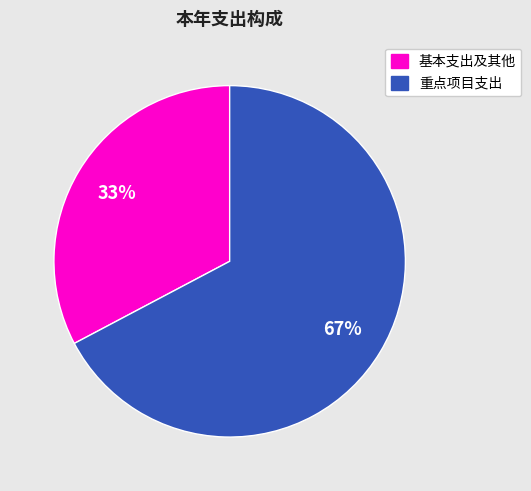

Count the number of slices in the pie.

2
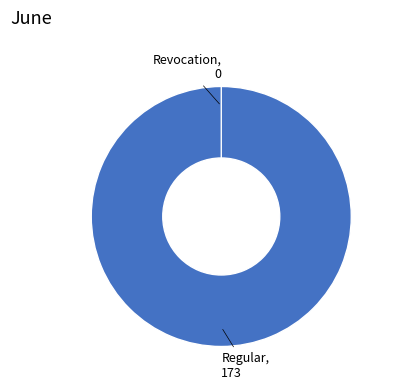

Is the sum of Revocation and Regular greater than half?

Yes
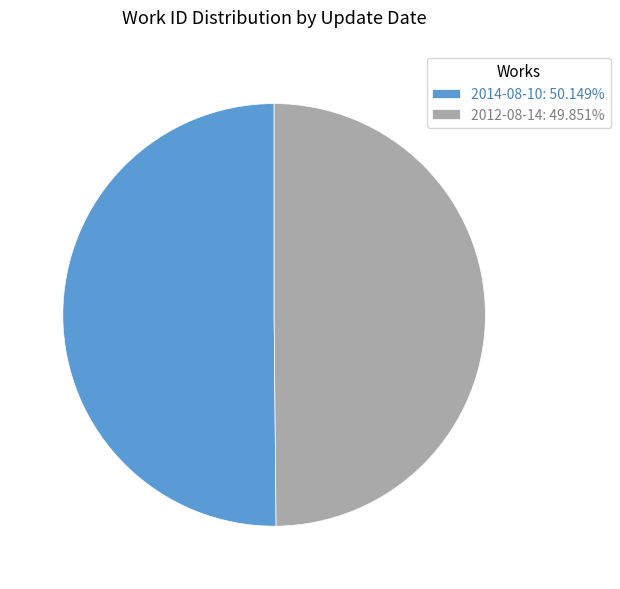

Do 2012-08-14: 49.851% and 2014-08-10: 50.149% together represent more than half of the pie?

Yes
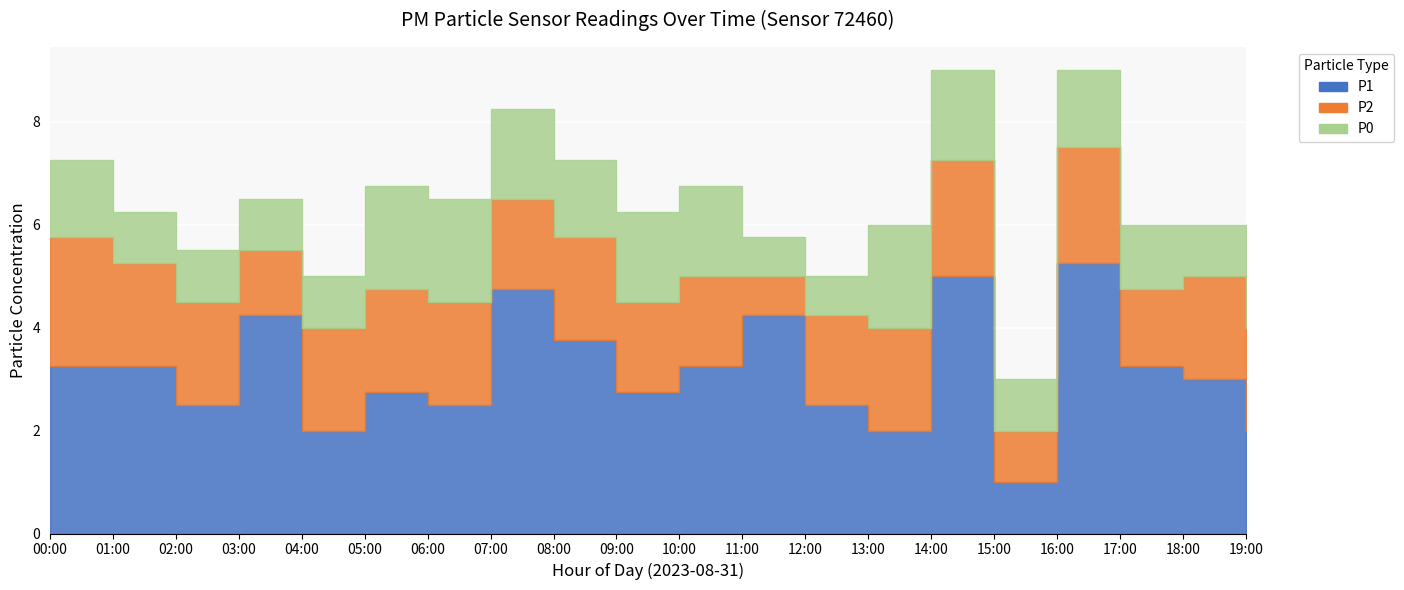

True or false: P1 and P2 cross at least once.

False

_Exercise description:_
Update the data above by replacing "pie" with "chart" wherever it occurs, keeping everything else unchanged. Leave the pictures out of your answer.

_Answer to this problem:_
Count the number of slices in the chart.

2

Is the sum of Revocation and Regular greater than half?

Yes

Do 2012-08-14: 49.851% and 2014-08-10: 50.149% together represent more than half of the chart?

Yes

True or false: P1 and P2 cross at least once.

False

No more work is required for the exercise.